やること
(1) 気候変動の枠組みについての文章を読んで、次の問いに答えてください。
(a) 京都議定書の枠組みに組み込まれた先進国はいくつですか。
(b) カナダが枠組みを離脱したのは何年ですか。
(c) パリ合意の枠組みの中で、すでに自主的な削減約束をしている国はおよそいくつですか。
(2) 気候変動の枠組みについての文章から、「2009年12月にコペンハー」から「施される予定になっています。」までの部分を、一字も変えずに書き写してください。

2015.11.27
Q & A
1997年の京都議定書は地球温暖化防止への記念すべき第一歩であり、これまで温室効果ガス削減に関する世界で唯一の法的拘束力を持つものでした。これをきっかけに、排出削減コストを低減させる国際間での排出量取引制度および他の市場メカニズムが生み出されました。しかし、京都議定書に組み込まれた39の先進国だけの枠組みでは問題解決には限界がありました。さらに、米国は議定書を批准せず、カナダは2012年に枠組みを離脱しました。
2009年12月にコペンハーゲンで開催されたCOP15での合意の後、2014年までの間に、先進国と発展途上国を含む90カ国が自発的に2020年へ向けて排出量を減らす約束をしました。しかし、これらはあくまで任意の約束のため、産業革命以前と比較して気温上昇を2℃未満に抑えるという国際的に合意された目標達成には十分ではありません。
さらに、京都議定書の採択時から、世界の状況は変わってきました。発展途上国の排出量は先進国のそれを上回り増え続けています。2020年までには、おおよそ地球規模での排出量の3分の2が発展途上国から排出されることになります。気候変動に対処するためには、世界各国の結束が必要です。このような理由から、気温上昇を2℃未満に抑えるという目標達成を掲げる全ての国を含めた、確固たる新しい法的枠組みへ向けた交渉が2011年にスタートしました。この枠組みは2015年12月のパリ会議で合意され、2020年から実施される予定になっています。
これまでと違い、先進国、発展途上国にかかわらず、全ての締約国がパリ会議でのより良い枠組み合意へ向けて排出量削減目標を掲げる姿勢を見せています。具体的には、世界の排出量の90%を占める約150の国々が、パリ合意の枠組みの中で、既に自主的な削減約束をしているのです。これは、多くの国が消極的であった以前の状況と比べると大きな進歩であり、全ての国による意欲的な行動が不可欠な多国間気候変動枠組みへの深い関与の表れでもあります。EUは各国と協調し効果的な取り決めをパリで行うための政治的条件を醸成したいと考えています。

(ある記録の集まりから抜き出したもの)

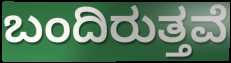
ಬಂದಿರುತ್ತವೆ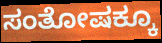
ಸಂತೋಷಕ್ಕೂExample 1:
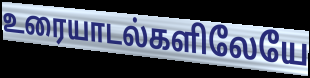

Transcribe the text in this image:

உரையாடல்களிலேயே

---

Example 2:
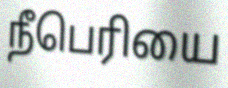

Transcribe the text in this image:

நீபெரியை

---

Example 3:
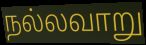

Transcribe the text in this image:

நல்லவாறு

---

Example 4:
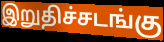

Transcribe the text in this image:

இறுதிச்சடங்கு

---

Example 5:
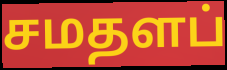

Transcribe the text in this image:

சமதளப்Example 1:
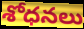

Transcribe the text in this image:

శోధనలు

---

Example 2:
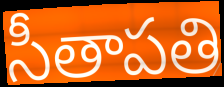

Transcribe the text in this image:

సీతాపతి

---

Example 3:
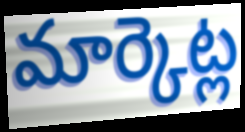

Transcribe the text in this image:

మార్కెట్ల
...
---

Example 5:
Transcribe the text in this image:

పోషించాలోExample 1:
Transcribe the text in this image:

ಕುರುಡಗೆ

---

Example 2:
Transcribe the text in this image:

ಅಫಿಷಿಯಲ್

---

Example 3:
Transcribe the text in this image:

答え
(1)
(a) 39カ国
(b) 2012年
(c) 約150カ国

(2)
2009年12月にコペンハーゲンで開催されたCOP15での合意の後、2014年までの間に、先進国と発展途上国を含む90カ国が自発的に2020年へ向けて排出量を減らす約束をしました。しかし、これらはあくまで任意の約束のため、産業革命以前と比較して気温上昇を2℃未満に抑えるという国際的に合意された目標達成には十分ではありません。
さらに、京都議定書の採択時から、世界の状況は変わってきました。発展途上国の排出量は先進国のそれを上回り増え続けています。2020年までには、おおよそ地球規模での排出量の3分の2が発展途上国から排出されることになります。気候変動に対処するためには、世界各国の結束が必要です。このような理由から、気温上昇を2℃未満に抑えるという目標達成を掲げる全ての国を含めた、確固たる新しい法的枠組みへ向けた交渉が2011年にスタートしました。この枠組みは2015年12月のパリ会議で合意され、2020年から実施される予定になっています。